◆ **Exercise requirements**
Say how many of the lines below include the word "الإلكترونية", and write nothing else.
*** Opening Data ***
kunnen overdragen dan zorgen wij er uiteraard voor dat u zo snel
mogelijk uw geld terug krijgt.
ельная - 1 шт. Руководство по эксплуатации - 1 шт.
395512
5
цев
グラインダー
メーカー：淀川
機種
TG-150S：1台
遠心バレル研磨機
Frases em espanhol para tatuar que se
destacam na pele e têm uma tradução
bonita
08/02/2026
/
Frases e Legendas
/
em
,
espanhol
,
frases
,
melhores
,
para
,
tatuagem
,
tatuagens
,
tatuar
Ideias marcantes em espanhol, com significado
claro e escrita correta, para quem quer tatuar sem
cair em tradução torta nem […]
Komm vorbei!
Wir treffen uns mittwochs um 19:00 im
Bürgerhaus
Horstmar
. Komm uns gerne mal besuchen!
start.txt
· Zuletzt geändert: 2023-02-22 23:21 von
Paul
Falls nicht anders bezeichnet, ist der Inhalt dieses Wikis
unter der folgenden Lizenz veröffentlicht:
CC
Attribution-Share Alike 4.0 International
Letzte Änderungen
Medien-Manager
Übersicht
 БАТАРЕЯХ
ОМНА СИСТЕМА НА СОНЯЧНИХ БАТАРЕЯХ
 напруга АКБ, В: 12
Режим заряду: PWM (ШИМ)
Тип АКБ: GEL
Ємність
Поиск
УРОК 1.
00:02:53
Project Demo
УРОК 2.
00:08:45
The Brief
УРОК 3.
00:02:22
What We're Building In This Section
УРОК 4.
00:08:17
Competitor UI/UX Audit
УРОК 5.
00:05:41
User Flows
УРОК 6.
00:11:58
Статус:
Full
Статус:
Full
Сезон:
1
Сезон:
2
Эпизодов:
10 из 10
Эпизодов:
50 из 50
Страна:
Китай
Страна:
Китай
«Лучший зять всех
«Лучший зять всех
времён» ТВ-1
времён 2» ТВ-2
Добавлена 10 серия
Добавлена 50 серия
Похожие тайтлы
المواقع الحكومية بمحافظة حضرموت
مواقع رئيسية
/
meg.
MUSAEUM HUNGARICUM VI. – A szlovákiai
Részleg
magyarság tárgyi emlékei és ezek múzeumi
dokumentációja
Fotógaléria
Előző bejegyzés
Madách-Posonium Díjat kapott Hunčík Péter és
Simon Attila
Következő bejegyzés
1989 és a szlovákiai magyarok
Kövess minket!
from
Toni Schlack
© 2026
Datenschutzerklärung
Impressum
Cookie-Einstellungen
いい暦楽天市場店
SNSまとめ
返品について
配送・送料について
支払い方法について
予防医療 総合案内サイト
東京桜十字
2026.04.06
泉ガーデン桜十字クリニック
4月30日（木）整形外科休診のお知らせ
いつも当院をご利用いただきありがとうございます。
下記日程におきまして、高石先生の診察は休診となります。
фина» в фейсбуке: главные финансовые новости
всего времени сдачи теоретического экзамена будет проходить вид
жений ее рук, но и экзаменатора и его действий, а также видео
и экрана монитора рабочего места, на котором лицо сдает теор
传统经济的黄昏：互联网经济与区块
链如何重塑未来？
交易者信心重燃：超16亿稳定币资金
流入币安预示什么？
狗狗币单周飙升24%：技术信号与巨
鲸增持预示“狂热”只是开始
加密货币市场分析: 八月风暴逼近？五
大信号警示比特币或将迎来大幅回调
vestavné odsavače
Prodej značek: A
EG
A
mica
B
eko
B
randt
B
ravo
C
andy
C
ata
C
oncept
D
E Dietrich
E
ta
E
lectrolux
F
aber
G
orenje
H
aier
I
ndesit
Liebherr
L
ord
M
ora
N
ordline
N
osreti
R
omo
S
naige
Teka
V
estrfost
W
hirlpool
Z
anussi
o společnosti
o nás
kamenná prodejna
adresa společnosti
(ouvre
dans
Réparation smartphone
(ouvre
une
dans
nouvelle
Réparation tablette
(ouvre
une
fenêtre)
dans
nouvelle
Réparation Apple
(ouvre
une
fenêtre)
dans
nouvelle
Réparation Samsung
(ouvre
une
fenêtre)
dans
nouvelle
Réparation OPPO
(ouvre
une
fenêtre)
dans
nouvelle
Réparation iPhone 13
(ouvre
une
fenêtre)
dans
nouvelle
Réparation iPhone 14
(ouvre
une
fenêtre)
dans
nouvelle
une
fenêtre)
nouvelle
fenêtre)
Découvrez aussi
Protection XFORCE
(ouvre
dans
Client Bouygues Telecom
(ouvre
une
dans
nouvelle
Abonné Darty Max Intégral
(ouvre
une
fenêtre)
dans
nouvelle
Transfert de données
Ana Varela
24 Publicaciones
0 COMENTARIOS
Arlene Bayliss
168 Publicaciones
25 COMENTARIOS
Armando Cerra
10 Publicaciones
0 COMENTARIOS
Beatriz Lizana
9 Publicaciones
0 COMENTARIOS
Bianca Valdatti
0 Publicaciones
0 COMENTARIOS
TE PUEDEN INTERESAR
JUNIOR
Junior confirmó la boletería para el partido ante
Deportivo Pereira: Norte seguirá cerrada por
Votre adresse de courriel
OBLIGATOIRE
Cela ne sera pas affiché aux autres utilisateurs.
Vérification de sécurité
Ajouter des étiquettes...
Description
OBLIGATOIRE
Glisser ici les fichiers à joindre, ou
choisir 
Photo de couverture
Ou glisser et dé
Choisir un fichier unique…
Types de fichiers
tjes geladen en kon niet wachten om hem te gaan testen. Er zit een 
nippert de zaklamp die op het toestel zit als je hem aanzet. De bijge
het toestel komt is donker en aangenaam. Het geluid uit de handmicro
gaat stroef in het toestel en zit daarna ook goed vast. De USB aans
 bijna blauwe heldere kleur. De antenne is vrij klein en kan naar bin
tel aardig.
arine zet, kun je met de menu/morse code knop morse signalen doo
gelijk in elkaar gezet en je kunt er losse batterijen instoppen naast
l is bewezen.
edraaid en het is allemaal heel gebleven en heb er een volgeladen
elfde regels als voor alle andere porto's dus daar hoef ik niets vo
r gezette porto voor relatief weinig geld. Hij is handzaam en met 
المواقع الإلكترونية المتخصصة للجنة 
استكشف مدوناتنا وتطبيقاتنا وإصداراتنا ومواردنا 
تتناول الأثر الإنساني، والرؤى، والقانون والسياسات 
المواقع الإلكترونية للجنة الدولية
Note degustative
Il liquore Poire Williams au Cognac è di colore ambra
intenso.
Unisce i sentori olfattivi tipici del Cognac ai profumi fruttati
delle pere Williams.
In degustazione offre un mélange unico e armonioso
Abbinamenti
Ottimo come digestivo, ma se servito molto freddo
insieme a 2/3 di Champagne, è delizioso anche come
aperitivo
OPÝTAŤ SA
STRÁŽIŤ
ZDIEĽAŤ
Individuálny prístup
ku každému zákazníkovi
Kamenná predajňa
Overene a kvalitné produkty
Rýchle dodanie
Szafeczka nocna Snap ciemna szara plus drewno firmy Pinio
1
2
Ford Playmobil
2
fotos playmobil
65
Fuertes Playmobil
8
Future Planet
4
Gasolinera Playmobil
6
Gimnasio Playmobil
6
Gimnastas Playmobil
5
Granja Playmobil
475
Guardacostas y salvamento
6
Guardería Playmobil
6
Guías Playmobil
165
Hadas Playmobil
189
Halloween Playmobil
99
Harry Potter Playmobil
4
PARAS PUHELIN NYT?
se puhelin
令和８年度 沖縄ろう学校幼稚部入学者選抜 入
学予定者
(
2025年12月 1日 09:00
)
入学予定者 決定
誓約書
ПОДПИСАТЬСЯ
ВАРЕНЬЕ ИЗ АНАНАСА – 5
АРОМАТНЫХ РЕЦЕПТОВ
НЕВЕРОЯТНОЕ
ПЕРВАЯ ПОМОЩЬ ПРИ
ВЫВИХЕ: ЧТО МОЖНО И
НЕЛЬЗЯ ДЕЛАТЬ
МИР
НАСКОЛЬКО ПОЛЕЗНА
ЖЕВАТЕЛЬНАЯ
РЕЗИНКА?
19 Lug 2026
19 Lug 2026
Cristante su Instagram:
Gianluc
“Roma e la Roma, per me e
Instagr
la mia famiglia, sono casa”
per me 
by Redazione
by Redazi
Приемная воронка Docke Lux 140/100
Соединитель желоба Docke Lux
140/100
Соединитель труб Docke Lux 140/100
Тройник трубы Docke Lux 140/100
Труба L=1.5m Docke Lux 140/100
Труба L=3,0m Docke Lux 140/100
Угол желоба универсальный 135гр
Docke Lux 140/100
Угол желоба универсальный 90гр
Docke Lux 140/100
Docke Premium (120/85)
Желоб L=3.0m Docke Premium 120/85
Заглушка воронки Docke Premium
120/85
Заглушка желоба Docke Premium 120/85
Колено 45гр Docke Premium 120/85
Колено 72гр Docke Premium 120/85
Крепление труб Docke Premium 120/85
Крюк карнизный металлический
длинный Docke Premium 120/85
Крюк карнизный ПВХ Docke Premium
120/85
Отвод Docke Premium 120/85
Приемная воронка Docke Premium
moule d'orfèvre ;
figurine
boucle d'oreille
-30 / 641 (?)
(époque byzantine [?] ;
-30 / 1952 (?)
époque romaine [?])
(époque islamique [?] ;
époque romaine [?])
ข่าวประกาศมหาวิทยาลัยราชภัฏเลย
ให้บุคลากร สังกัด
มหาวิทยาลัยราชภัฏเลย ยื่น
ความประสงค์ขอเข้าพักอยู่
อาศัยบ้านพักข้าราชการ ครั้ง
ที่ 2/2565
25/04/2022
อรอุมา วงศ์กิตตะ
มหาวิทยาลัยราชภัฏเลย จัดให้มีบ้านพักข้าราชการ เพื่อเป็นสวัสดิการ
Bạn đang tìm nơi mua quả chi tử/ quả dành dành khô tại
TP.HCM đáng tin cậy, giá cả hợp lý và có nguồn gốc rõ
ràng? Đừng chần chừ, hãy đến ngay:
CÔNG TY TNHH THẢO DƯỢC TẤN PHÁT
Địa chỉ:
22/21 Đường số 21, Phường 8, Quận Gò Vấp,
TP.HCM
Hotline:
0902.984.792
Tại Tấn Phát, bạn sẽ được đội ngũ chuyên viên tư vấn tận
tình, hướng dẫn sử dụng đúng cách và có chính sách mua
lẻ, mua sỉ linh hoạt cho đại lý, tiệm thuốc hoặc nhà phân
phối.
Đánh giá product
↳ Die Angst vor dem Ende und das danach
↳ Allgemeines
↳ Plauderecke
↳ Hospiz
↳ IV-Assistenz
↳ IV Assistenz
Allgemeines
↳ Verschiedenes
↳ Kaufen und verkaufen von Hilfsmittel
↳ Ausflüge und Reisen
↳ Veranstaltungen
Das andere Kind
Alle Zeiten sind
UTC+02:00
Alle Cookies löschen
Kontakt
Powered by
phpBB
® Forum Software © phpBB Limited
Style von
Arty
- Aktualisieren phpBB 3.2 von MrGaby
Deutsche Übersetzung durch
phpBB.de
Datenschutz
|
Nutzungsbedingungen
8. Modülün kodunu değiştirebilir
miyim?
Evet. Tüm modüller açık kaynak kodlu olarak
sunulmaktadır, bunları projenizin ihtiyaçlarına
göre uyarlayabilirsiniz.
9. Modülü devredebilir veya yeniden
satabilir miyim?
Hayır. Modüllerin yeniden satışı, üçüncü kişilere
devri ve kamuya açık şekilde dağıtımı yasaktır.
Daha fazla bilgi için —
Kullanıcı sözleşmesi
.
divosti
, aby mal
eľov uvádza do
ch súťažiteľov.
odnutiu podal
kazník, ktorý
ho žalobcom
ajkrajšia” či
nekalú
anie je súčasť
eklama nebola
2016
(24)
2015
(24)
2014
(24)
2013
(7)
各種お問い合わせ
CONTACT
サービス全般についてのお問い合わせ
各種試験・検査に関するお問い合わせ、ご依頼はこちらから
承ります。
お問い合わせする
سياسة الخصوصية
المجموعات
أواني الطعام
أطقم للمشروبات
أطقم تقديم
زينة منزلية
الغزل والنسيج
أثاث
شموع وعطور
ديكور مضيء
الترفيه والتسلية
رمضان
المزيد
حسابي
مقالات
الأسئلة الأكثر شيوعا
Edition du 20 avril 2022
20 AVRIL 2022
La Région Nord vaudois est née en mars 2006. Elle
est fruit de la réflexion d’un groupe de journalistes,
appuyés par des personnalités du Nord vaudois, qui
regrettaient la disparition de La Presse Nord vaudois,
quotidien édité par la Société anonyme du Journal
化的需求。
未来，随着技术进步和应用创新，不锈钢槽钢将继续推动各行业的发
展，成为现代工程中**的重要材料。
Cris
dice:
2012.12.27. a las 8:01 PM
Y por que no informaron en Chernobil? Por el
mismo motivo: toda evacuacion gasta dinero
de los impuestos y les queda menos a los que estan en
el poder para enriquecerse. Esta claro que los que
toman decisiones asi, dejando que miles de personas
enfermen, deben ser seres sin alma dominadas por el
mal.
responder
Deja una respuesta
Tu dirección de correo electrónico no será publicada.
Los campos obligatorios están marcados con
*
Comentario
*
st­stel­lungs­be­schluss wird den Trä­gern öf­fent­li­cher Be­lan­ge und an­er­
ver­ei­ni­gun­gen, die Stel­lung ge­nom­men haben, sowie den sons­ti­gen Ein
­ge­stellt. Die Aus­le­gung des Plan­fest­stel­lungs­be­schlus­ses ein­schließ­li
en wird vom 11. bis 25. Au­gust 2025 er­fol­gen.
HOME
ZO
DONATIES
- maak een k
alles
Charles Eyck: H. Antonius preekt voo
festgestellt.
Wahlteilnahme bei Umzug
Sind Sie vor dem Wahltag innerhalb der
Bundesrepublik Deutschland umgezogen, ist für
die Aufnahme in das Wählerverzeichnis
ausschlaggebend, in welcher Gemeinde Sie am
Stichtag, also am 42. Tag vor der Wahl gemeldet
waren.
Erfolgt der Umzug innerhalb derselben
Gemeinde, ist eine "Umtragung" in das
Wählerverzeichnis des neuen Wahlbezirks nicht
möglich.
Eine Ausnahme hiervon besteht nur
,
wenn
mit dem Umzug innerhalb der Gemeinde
*** Closing Data ***
◆ **Answer for this exercise**
2